(What you should do) Please copy the lines in the listing below word for word, from the line with "テクニックを融合させる事で、スタイ" to the line with "A1(594mm×841mm)8900円", including both of those lines.

Dataset excerpts:
--------

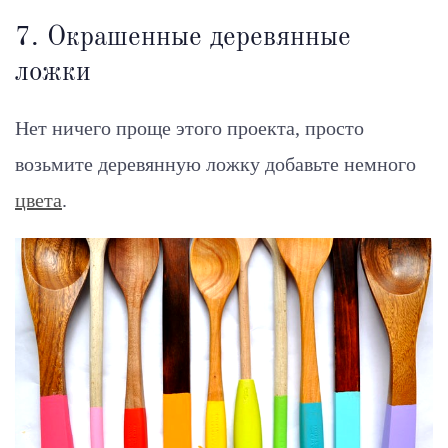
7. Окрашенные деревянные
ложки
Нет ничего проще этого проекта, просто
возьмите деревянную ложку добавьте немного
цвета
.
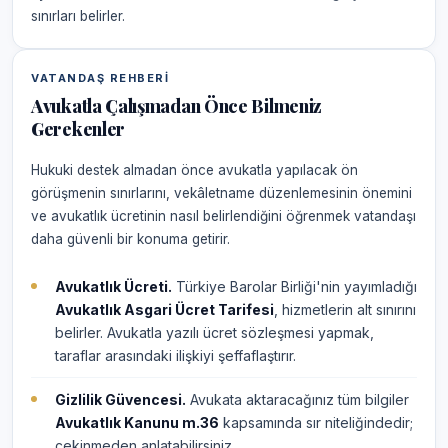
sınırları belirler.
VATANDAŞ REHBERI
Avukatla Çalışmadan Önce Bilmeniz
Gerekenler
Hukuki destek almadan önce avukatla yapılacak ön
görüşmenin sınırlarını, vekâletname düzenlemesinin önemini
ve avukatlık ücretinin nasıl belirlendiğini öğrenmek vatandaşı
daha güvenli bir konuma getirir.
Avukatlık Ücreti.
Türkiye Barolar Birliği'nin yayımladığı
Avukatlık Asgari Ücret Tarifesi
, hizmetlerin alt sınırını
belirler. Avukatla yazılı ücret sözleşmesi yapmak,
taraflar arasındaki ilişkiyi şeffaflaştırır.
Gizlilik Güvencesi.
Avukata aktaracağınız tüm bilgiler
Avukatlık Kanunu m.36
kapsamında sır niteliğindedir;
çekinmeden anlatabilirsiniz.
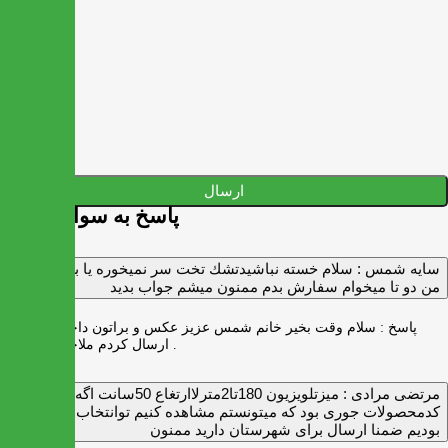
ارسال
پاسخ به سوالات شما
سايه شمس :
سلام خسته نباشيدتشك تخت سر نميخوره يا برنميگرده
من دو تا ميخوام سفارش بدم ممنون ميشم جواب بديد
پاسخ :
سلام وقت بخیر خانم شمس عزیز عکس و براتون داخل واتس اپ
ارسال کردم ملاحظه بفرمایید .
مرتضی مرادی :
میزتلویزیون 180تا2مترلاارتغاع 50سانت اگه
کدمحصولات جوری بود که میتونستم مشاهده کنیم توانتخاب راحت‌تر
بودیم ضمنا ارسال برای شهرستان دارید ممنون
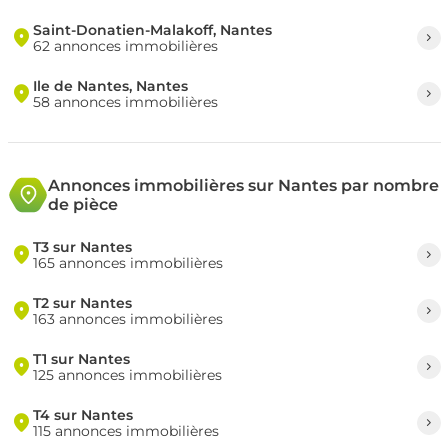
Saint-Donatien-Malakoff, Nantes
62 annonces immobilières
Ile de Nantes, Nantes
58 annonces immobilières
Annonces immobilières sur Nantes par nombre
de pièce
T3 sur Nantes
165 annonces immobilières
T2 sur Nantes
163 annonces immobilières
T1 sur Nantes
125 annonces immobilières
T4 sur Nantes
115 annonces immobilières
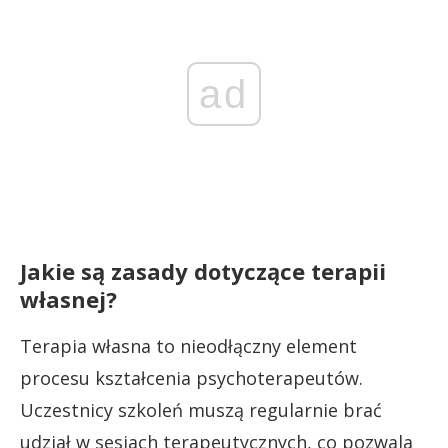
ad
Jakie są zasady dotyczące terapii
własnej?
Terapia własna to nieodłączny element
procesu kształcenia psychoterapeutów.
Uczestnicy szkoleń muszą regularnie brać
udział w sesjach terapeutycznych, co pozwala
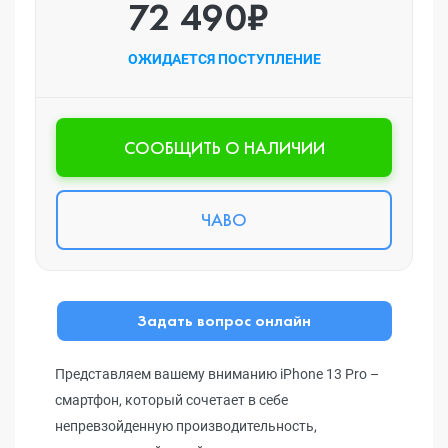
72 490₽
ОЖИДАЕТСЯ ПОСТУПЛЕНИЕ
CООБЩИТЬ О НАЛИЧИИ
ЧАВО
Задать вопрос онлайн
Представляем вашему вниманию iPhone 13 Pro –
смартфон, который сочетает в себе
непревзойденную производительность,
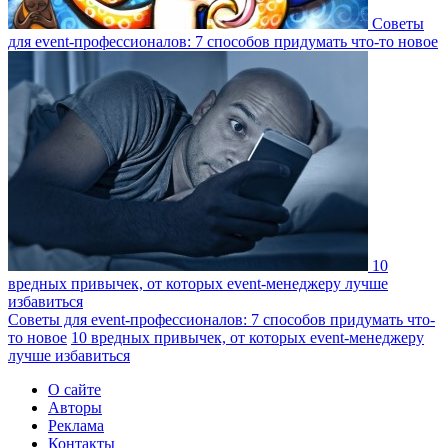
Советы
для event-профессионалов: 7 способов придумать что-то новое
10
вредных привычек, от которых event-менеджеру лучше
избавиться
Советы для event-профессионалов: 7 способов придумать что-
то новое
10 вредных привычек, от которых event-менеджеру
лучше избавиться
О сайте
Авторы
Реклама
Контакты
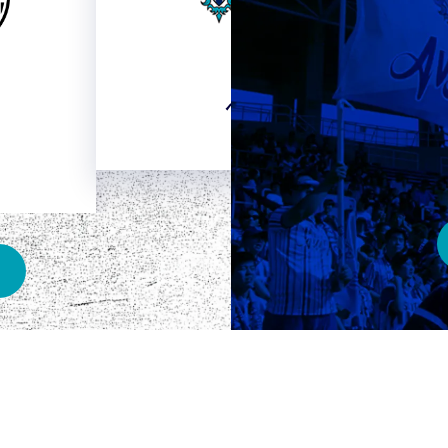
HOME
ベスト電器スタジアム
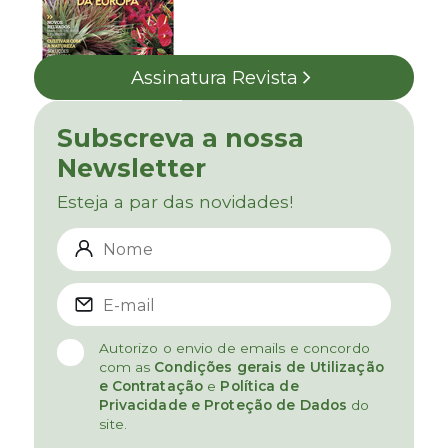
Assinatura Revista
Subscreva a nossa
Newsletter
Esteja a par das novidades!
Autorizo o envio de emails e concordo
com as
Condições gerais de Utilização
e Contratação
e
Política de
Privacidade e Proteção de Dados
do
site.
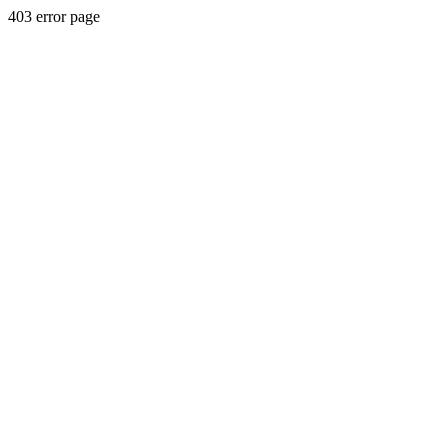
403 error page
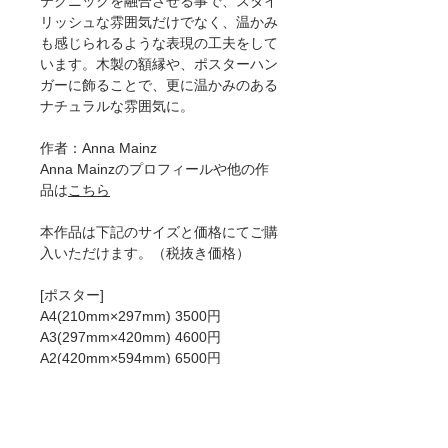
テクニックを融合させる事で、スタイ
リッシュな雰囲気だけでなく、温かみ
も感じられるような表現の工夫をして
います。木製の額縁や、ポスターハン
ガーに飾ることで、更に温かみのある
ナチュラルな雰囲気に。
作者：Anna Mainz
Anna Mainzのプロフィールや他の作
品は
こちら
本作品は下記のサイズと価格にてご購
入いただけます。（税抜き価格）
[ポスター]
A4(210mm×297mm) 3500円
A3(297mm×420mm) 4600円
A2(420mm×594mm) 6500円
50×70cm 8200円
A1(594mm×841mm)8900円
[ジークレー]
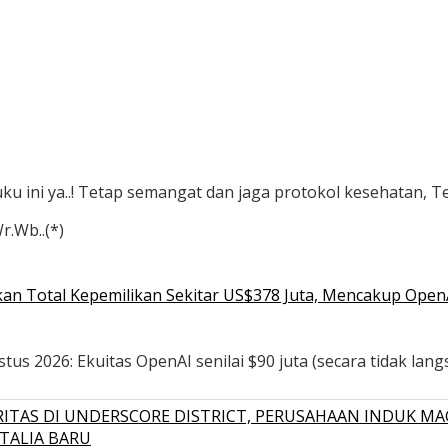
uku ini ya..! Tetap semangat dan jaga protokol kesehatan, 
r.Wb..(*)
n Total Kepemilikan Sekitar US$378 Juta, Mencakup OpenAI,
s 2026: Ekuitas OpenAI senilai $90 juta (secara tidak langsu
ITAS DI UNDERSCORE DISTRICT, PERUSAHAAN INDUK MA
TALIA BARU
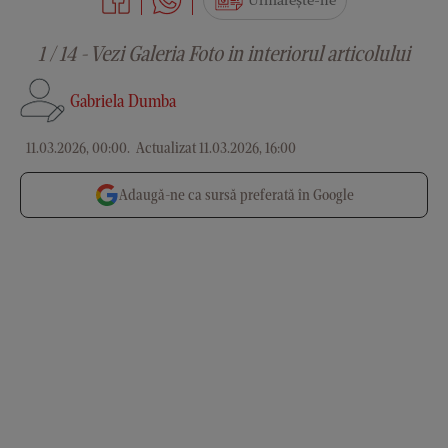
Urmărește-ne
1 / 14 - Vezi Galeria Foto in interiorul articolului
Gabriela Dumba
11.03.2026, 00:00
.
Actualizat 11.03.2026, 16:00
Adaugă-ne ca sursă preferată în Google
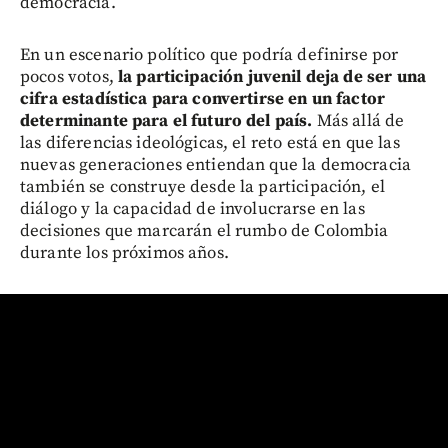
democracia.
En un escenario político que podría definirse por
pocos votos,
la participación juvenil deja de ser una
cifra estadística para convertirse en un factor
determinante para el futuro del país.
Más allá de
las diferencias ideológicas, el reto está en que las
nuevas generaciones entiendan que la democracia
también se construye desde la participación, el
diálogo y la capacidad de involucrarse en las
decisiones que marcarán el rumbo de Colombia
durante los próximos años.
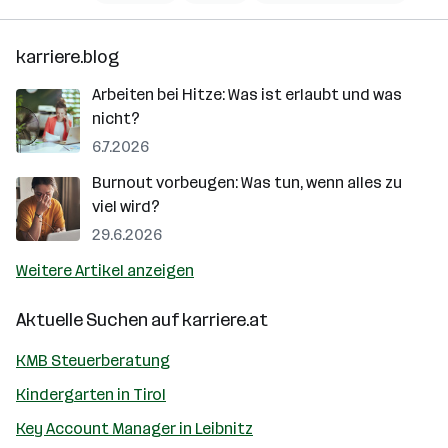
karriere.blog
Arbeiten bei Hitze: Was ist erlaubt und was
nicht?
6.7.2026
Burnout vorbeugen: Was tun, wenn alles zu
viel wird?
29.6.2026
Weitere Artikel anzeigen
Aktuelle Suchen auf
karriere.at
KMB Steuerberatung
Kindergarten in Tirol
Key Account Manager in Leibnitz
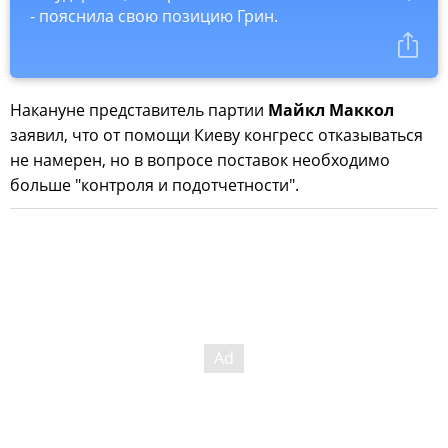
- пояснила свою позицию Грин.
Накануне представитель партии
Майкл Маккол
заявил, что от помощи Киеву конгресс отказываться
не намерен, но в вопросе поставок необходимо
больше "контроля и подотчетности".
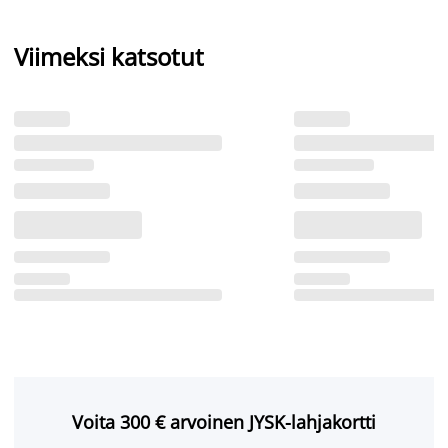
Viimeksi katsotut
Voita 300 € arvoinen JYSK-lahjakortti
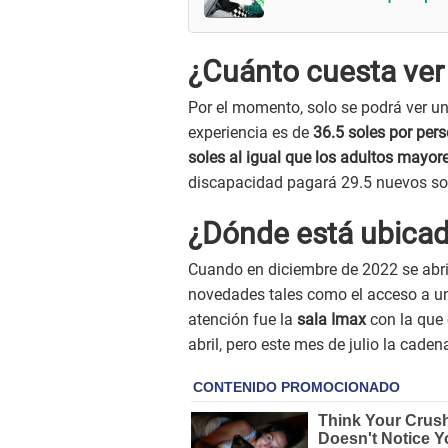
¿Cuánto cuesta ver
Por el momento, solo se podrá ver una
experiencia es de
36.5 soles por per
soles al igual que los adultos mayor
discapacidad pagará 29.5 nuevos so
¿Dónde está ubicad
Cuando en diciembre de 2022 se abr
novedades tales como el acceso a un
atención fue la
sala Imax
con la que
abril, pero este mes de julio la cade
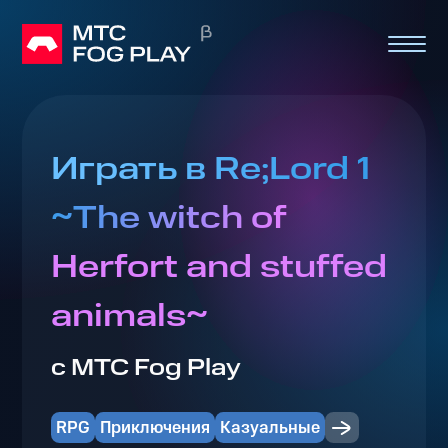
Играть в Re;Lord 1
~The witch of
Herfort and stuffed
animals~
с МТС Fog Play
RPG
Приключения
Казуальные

--------

(Answer section)
テクニックを融合させる事で、スタイ
リッシュな雰囲気だけでなく、温かみ
も感じられるような表現の工夫をして
います。木製の額縁や、ポスターハン
ガーに飾ることで、更に温かみのある
ナチュラルな雰囲気に。
作者：Anna Mainz
Anna Mainzのプロフィールや他の作
品は
こちら
本作品は下記のサイズと価格にてご購
入いただけます。（税抜き価格）
[ポスター]
A4(210mm×297mm) 3500円
A3(297mm×420mm) 4600円
A2(420mm×594mm) 6500円
50×70cm 8200円
A1(594mm×841mm)8900円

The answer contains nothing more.